Material supplied>

* * * * * * *

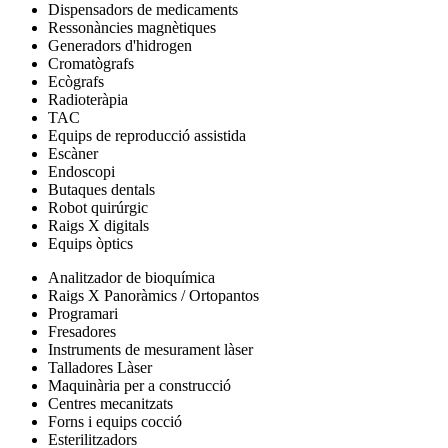
Dispensadors de medicaments
Ressonàncies magnètiques
Generadors d'hidrogen
Cromatògrafs
Ecògrafs
Radioteràpia
TAC
Equips de reproducció assistida
Escàner
Endoscopi
Butaques dentals
Robot quirúrgic
Raigs X digitals
Equips òptics
Analitzador de bioquímica
Raigs X Panoràmics / Ortopantos
Programari
Fresadores
Instruments de mesurament làser
Talladores Làser
Maquinària per a construcció
Centres mecanitzats
Forns i equips cocció
Esterilitzadors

* * * * * * *

Task objective> Copy the text from the data above word for word and line by line, leaving out the pictures.

Task result>
Dispensadors de medicaments
Ressonàncies magnètiques
Generadors d'hidrogen
Cromatògrafs
Ecògrafs
Radioteràpia
TAC
Equips de reproducció assistida
Escàner
Endoscopi
Butaques dentals
Robot quirúrgic
Raigs X digitals
Equips òptics
Analitzador de bioquímica
Raigs X Panoràmics / Ortopantos
Programari
Fresadores
Instruments de mesurament làser
Talladores Làser
Maquinària per a construcció
Centres mecanitzats
Forns i equips cocció
Esterilitzadors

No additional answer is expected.